▶ What this task involves: Please reproduce all of the lines below exactly, leaving out the pictures.

----

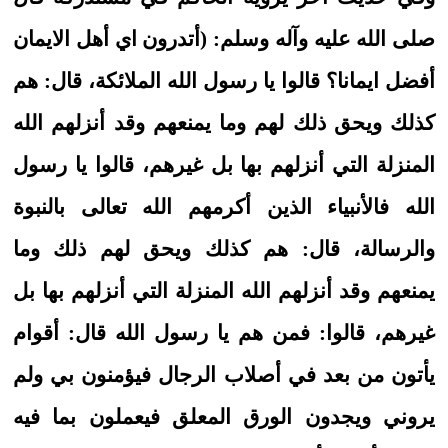
صلى الله عليه وآله وسلم: (أتدرون اي أهل الايمان
أفضل ايمانا؟ قالوا يا رسول الله الملائكة، قال: هم
كذلك ويحق ذلك لهم وما يمنعهم وقد أنزلهم الله
المنزلة التي أنزلهم بها بل غيرهم، قالوا يا رسول
الله فالأنبياء الذين أكرمهم الله تعالى بالنبوة
والرسالة، قال: هم كذلك ويحق لهم ذلك وما
يمنعهم وقد أنزلهم الله المنزلة التي أنزلهم بها بل
غيرهم، قالوا: فمن هم يا رسول الله قال: أقوام
يأتون من بعد في أصلاب الرجال فيؤمنون بي ولم
يروني ويجدون الورق المعلق فيعملون بما فيه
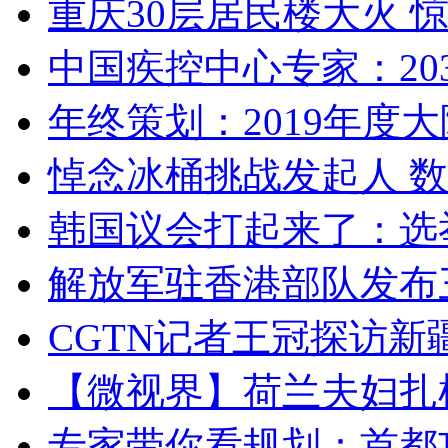
重庆30层居民楼大火
中国疾控中心专家：203
年终策划：2019年度大陆
悼念冰桶挑战发起人 数百
韩国议会打起来了：选举
解放军驻香港部队发布三
CGTN记者王冠探访新疆
【微视界】荷兰夫妇扎根青
专家带你看规划：首都功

----

▶ Written reply:
صلى الله عليه وآله وسلم: (أتدرون اي أهل الايمان
أفضل ايمانا؟ قالوا يا رسول الله الملائكة، قال: هم
كذلك ويحق ذلك لهم وما يمنعهم وقد أنزلهم الله
المنزلة التي أنزلهم بها بل غيرهم، قالوا يا رسول
الله فالأنبياء الذين أكرمهم الله تعالى بالنبوة
والرسالة، قال: هم كذلك ويحق لهم ذلك وما
يمنعهم وقد أنزلهم الله المنزلة التي أنزلهم بها بل
غيرهم، قالوا: فمن هم يا رسول الله قال: أقوام
يأتون من بعد في أصلاب الرجال فيؤمنون بي ولم
يروني ويجدون الورق المعلق فيعملون بما فيه
重庆30层居民楼大火
中国疾控中心专家：203
年终策划：2019年度大陆
悼念冰桶挑战发起人 数百
韩国议会打起来了：选举
解放军驻香港部队发布三
CGTN记者王冠探访新疆
【微视界】荷兰夫妇扎根青
专家带你看规划：首都功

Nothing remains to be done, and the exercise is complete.